The most interesting man I have ever met at a wedding was a deep-sea diver for the navy. Wow, right? What an extremely dangerous and rare job. I was so engrossed in his stories of the deep that I forbade him from excusing himself to go to the bathroom. I've celebrated love with politicians, high court judges, beauticians, and traffic controllers.

I'm starting to grow concerned, though. There seems to be a demographic in my awkward wedding reception small talk that is missing. The social gap from my wedding escapades belong to the shameful profession sphere. These people are either excluded from receiving white linen wedding invitations, or are all seated on the same table, where they all dutifully lie to each other about their day job.

I have never met:

1. A parking inspector

This profession falls into the "I tell white lies about what I do" category.

Perhaps the council worker I met last November was in fact the one who booked me for parking in a bus stop illegally when I was late for a meeting. Maybe he was the reason I learned to budget when I was 18 and couldn't afford parking, let alone a car, and had to go on a $2 per week payment plan for my $61 fine.

I understand why they lie. Despite the fact they are doing a civil duty, they are segregated. Has anyone actually had a positive experience with a parking inspector?

They probably fear being holed up in corners and harassed by strangers for tips and secrets or ways to get out of their fine.

Keep on fibbing guys. It's in everyone's best interests.

2. A WorkSafe inspector

Many would argue that two of the top five reasons a person is disliked are; not respecting people's time and never apologising. Enter WorkSafe inspectors.
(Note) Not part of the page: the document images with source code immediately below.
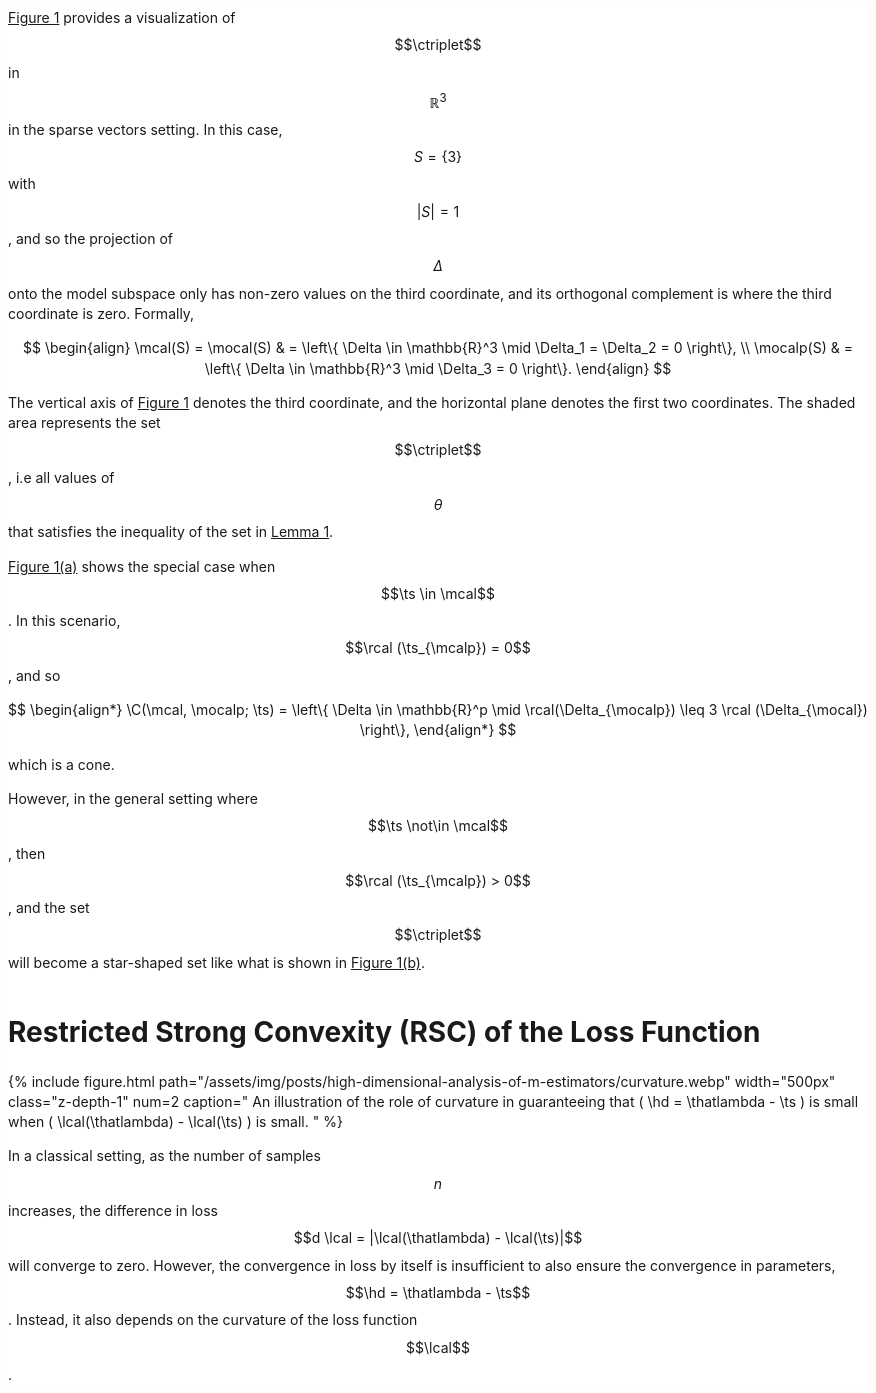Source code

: [Figure 1](#fig-1) provides a visualization of $$\ctriplet$$ in $$\mathbb{R}^3$$ in the
sparse vectors setting. In this case, $$S = \left\{ 3 \right\}$$ with $$|S|=1$$,
and so the projection of $$\Delta$$ onto the model subspace only has non-zero
values on the third coordinate, and its orthogonal complement is where the third
coordinate is zero. Formally,

$$
\begin{align}
    \mcal(S) = \mocal(S) & = \left\{ \Delta \in \mathbb{R}^3 \mid \Delta_1 = \Delta_2 = 0 \right\}, \\
    \mocalp(S)           & = \left\{ \Delta \in \mathbb{R}^3 \mid \Delta_3 = 0 \right\}.
\end{align}
$$

The vertical axis of [Figure 1](#fig-1) denotes the third coordinate,
and the horizontal plane denotes the first two coordinates.
The shaded area
represents the set $$\ctriplet$$, i.e all values of $$\theta$$ that satisfies the inequality
of the set in [Lemma 1](#lemma-1).

[Figure 1(a)](#fig-1) shows the special case
when $$\ts \in \mcal$$. In this scenario, $$\rcal (\ts_{\mcalp}) = 0$$, and so

$$
\begin{align*}
    \C(\mcal, \mocalp; \ts) = \left\{  \Delta \in \mathbb{R}^p \mid
    \rcal(\Delta_{\mocalp}) \leq 3 \rcal (\Delta_{\mocal}) \right\},
\end{align*}
$$

which is a cone.

However, in the general setting where $$\ts \not\in \mcal$$,
then $$\rcal (\ts_{\mcalp}) > 0$$, and the set $$\ctriplet$$ will become a star-shaped set
like what is shown in [Figure 1(b)](#fig-1).

# Restricted Strong Convexity (RSC) of the Loss Function

{% include figure.html 
    path="/assets/img/posts/high-dimensional-analysis-of-m-estimators/curvature.webp"
    width="500px"
    class="z-depth-1"
    num=2
    caption="
        An illustration of the role of curvature in guaranteeing that
        \( \hd = \thatlambda - \ts \) is small when \( \lcal(\thatlambda) - \lcal(\ts) \) is small.
    "
%}

In a classical setting, as the number of samples $$n$$ increases, the difference
in loss $$d \lcal = |\lcal(\thatlambda) - \lcal(\ts)|$$ will converge to zero.
However, the convergence in loss by itself is insufficient to also ensure
the convergence in parameters, $$\hd = \thatlambda - \ts$$. Instead, it also
depends on the curvature of the loss function $$\lcal$$.
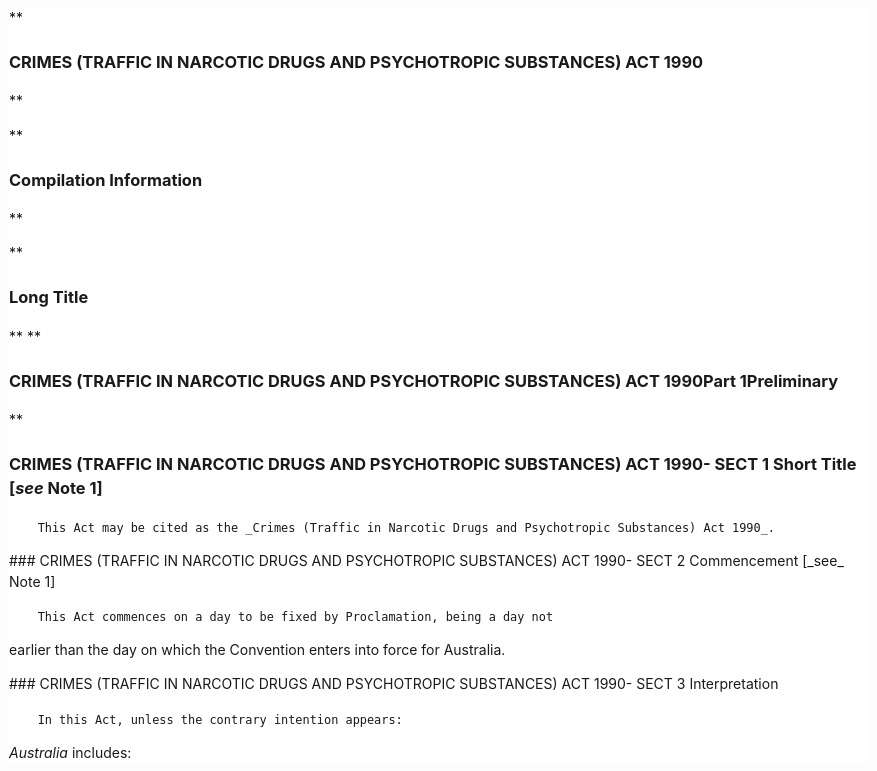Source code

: **

###  CRIMES (TRAFFIC IN NARCOTIC DRUGS AND PSYCHOTROPIC SUBSTANCES) ACT 1990 
**


**

###  Compilation Information 
**








**

###  Long Title 
**
**

###  CRIMES (TRAFFIC IN NARCOTIC DRUGS AND PSYCHOTROPIC SUBSTANCES) ACT 1990<part>Part 1&#151;Preliminary </part>
**
###  CRIMES (TRAFFIC IN NARCOTIC DRUGS AND PSYCHOTROPIC SUBSTANCES) ACT 1990- SECT 1  Short Title [_see_ Note 1] 
<dl compact="">

		This Act may be cited as the _Crimes (Traffic in Narcotic Drugs and Psychotropic Substances) Act 1990_.

 </dl>
###  CRIMES (TRAFFIC IN NARCOTIC DRUGS AND PSYCHOTROPIC SUBSTANCES) ACT 1990- SECT 2  Commencement [_see_ Note 1] 
<dl compact="">

		This Act commences on a day to be fixed by Proclamation, being a day not

earlier than the day on which the Convention enters into force for Australia.

 </dl>
###  CRIMES (TRAFFIC IN NARCOTIC DRUGS AND PSYCHOTROPIC SUBSTANCES) ACT 1990- SECT 3  Interpretation 
<dl compact="">

		In this Act, unless the contrary intention appears:

 </dl>
<dl compact=""><dl compact="">

_Australia_ includes:
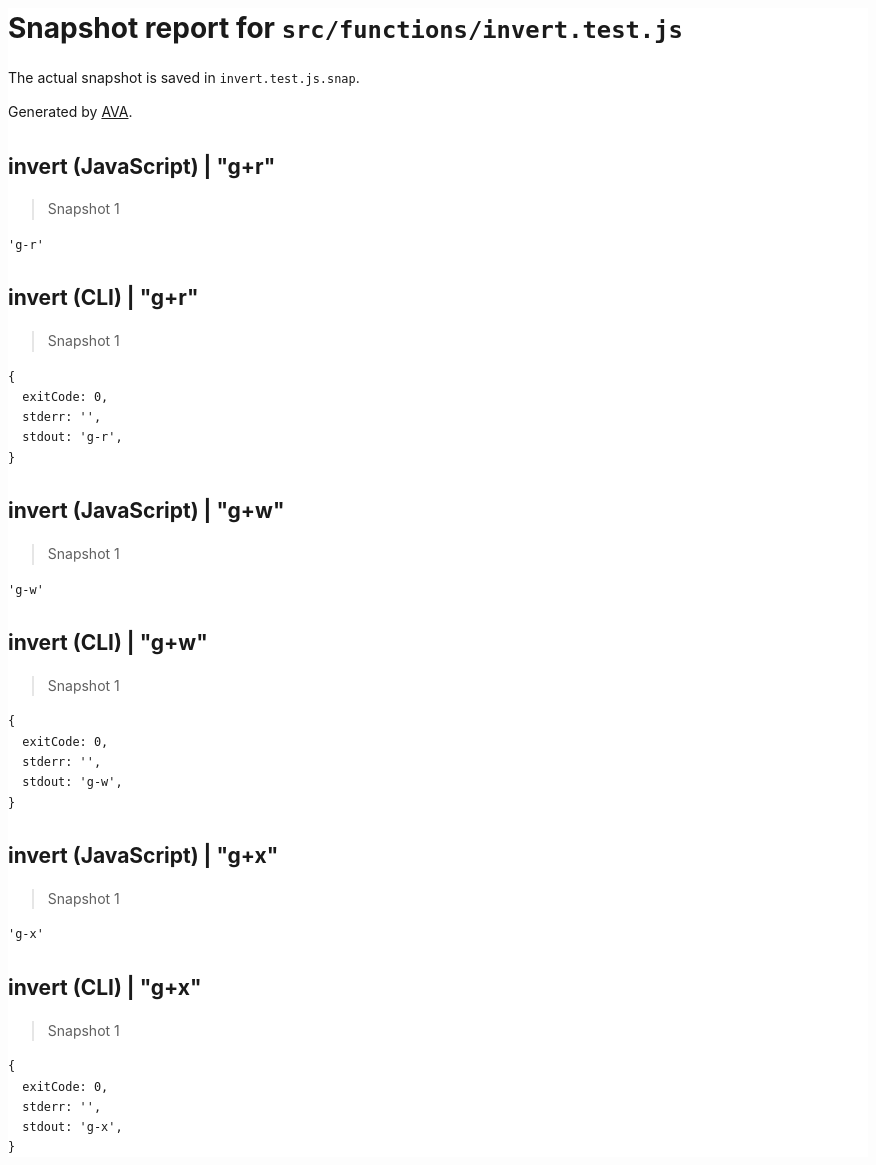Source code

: # Snapshot report for `src/functions/invert.test.js`

The actual snapshot is saved in `invert.test.js.snap`.

Generated by [AVA](https://avajs.dev).

## invert (JavaScript) | "g+r"

> Snapshot 1

    'g-r'

## invert (CLI) | "g+r"

> Snapshot 1

    {
      exitCode: 0,
      stderr: '',
      stdout: 'g-r',
    }

## invert (JavaScript) | "g+w"

> Snapshot 1

    'g-w'

## invert (CLI) | "g+w"

> Snapshot 1

    {
      exitCode: 0,
      stderr: '',
      stdout: 'g-w',
    }

## invert (JavaScript) | "g+x"

> Snapshot 1

    'g-x'

## invert (CLI) | "g+x"

> Snapshot 1

    {
      exitCode: 0,
      stderr: '',
      stdout: 'g-x',
    }
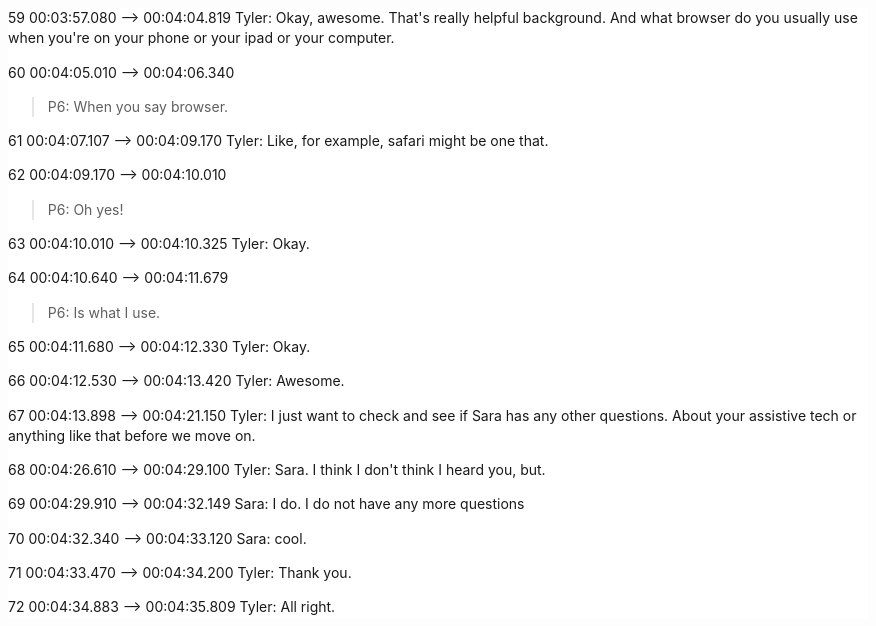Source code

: 59
00:03:57.080 --> 00:04:04.819
Tyler: Okay, awesome. That's really helpful background. And what browser do you usually use when you're on your phone or your ipad or your computer.

60
00:04:05.010 --> 00:04:06.340
> P6: When you say browser.

61
00:04:07.107 --> 00:04:09.170
Tyler: Like, for example, safari might be one that.

62
00:04:09.170 --> 00:04:10.010
> P6: Oh yes!

63
00:04:10.010 --> 00:04:10.325
Tyler: Okay.

64
00:04:10.640 --> 00:04:11.679
> P6: Is what I use.

65
00:04:11.680 --> 00:04:12.330
Tyler: Okay.

66
00:04:12.530 --> 00:04:13.420
Tyler: Awesome.

67
00:04:13.898 --> 00:04:21.150
Tyler: I just want to check and see if Sara has any other questions. About your assistive tech or anything like that before we move on.

68
00:04:26.610 --> 00:04:29.100
Tyler: Sara. I think I don't think I heard you, but.

69
00:04:29.910 --> 00:04:32.149
Sara: I do. I do not have any more questions

70
00:04:32.340 --> 00:04:33.120
Sara: cool.

71
00:04:33.470 --> 00:04:34.200
Tyler: Thank you.

72
00:04:34.883 --> 00:04:35.809
Tyler: All right.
We have all seen the commercials. They are the tough people that lovely, honest tradesmen fear most. They have the power to ruin an empire, a family business, and the ability to sign a form that hinders man's greatest duty -- putting food on the table for his family.

Despite the emphasis on OH&S, the union rallies, and the traumatic media campaigns, WorkSafe workers will always be feared.

3. A funeral director

The job title alone makes you picture darkness and despair, doesn't it? I see black and broken families.

People die and families scrape to pay for exorbitant funerals that they can neither afford, nor will the deceased remember. And who reaps the benefits?

Funeral directors. I need not say more.

4. A scientist who tests on animals

"Hi, what do you do?"

"I test chemicals and products on animals"

"So, you like, put mascara on cute little bunnys?"

"No, I make the specimen inhale or ingest, or I rub the product in their eyes or on their skin to test for inflammation, reactions, or possibly death"

Said no one ever...

5. A telemarketer

People get a little excited when the phone rings. Anyone could be calling. There are infinite possibilities: The lottery has finally found your numbers, a new job offer or the woman you met in the lift last week. Instead, it's a telemarketer trying to sell electricity you already own.

This demographic isn't so bad, it is easy for them to twist the truth.

No, of course they aren't the people who have interrupted your dinner countless times. They can skate through a social event as telephonic specialists, inbound of course, that are there on the other end of the line to assist with your every need.

They must have the gift of the gab or something.